I'll ride for pre-Endtroducing, con vocals Count and Estimate 'til infinity.





But yes, I'll never get why people insist on treating Endtroducing like it's Sergeant Pepper's or some shit.





DJ Krush's albums from that same time-frame were better IMO.
 
Nope, only boner analogies.





I can appreciate Krush's work, but it lacks a bit of movement. Depends on your mood.





I'll admit that the shadow love became rampant and he was god-like and it was kind of fever driven, but at the end of the day he still produced something incredibly original that holds up as a major accomplishment. I said it in one f the other similar threads, but his drum work with Third Guitar for the number song and the Jimi drums for High Noon are the work of an extremely talented and hardworking dude who was thinking beyond the confines of what was already going on. Even having that Jimi record and understanding the general idea of what he did, I have neither the patience nor the frame of mind to even attempt to recreate it on an Mpc.
 
Props.





I like this shit, but damn a bunch of crazy late passers got baptized w/ this shit. Brown sneaker dudes.

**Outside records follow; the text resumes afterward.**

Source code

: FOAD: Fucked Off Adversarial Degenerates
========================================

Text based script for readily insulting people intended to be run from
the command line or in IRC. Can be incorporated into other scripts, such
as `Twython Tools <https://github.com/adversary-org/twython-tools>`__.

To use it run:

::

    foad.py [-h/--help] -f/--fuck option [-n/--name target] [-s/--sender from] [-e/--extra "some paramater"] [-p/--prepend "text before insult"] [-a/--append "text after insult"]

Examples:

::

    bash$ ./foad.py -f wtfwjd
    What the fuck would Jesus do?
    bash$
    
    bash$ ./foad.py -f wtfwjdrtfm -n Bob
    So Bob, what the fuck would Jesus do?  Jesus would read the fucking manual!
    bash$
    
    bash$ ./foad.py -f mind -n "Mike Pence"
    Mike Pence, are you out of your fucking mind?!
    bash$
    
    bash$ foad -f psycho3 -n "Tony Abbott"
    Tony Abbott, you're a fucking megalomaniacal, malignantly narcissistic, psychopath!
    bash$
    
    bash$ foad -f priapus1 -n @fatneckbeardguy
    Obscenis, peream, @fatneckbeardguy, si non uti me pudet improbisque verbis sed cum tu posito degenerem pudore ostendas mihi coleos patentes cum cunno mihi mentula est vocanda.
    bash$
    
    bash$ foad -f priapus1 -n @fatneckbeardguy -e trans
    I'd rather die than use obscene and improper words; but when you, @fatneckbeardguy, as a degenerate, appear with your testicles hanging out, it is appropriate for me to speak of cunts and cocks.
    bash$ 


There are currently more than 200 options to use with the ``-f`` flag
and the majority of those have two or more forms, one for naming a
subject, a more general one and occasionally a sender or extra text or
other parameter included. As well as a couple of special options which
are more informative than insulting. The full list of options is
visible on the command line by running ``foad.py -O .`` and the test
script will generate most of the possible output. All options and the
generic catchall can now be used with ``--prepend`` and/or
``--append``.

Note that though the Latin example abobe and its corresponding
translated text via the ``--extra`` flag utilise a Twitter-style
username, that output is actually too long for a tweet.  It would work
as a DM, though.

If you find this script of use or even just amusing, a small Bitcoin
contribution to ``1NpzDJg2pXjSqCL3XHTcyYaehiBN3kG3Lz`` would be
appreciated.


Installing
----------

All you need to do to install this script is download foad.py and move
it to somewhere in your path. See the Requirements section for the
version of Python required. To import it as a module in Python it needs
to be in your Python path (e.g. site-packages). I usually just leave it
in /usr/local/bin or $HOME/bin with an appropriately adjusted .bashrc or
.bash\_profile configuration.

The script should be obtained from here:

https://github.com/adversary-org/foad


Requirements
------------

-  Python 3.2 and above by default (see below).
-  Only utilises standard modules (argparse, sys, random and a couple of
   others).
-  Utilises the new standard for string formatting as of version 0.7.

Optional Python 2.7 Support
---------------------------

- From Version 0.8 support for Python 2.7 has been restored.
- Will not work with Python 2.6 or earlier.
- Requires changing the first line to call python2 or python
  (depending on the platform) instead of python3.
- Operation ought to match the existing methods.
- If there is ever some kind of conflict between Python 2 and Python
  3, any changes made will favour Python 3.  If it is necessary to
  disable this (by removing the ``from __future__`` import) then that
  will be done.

Half of it didnt age well.
 
There seems to be alot of this in this thread, though im not surprised.











Josh has always been a lightning rod on this site.








I played this album to death when it came out.





Got into proper digging a few years later, so it didnt really affect me that way, as i think it did alot of people.





It was the first "sample based" record that i remember alot of Musician friends,who up to that point were dismissive of the entire genre, embraced.





I dont recall it being co-opted into the boutique/lounge/coffee shop scene as quickly as 6 monthes, but it was close to 20 years ago and i was doing alot of things at tahe time that probably clouded my memory.





Cant say i re-visit this album too often, though i did breakdown and buy the "deluxe reissue" a few years ago....as all i ever had as a duped casette of this album.





Glad i own it.


i think its aged as well as anything else from that era (blue lines, milight, homogenic, etc)
 
I bought a lot of Mo Wax about that time but my reservation with it was that it seemed like watered down hip hop, skip My non rap friends loved it.
 
it was landmark at the time...at least in montreal where i was living when it came out...it was the one cd every damn person had no matter what genre of music or scene that person mostly into or whatever... within 6 months that record was all you ever heard at cafes and trendy boutiques.





almost 20 years later that record has not aged that well in my opinion (does anyone on here ever whip this one out?).
 
This was ground zero for my interest in making music. It hasn't aged as well as I'd like it to, but there are still moments that sounds as good today as they did back then. I find myself going back to Preemptive Strike more often nowadays if I'm in the mood for some Shadow.





I think I'm gonna give it a spin from front to back tonight and see how it goes.





The drum programming on this blew my mind back in the day. To me, the greatness of his album is the drum programming and the overall mood derived from the vocal samples. Moody loopz for dayz...
 
Thx to the Brit strutters for recommending this set, only last year was it copped.


I bump it in the car, it sends the kids into head-nodder sleep and I dig the whole lot of it. In fact I dig the whole hell out of it.
 
I keep reading it "hasn't aged well" on here. What do you mean? Did you overplay it (like I did) way back then, so it sounds stale now? Is it all the Shadow fanboy love that still exists to this day (particularly from fans who otherwise have tastes that differ from yours?) Is it the TONS of similar sounding yet inferior beat shit that came out in the aftermath for years to come?





What about it hasn't aged well? Which tracks? It's been a few years since I've listened to it in full, but the tracks I come back to ("Changeling", "Midnight", "Napalm", etc.) still sound good to me.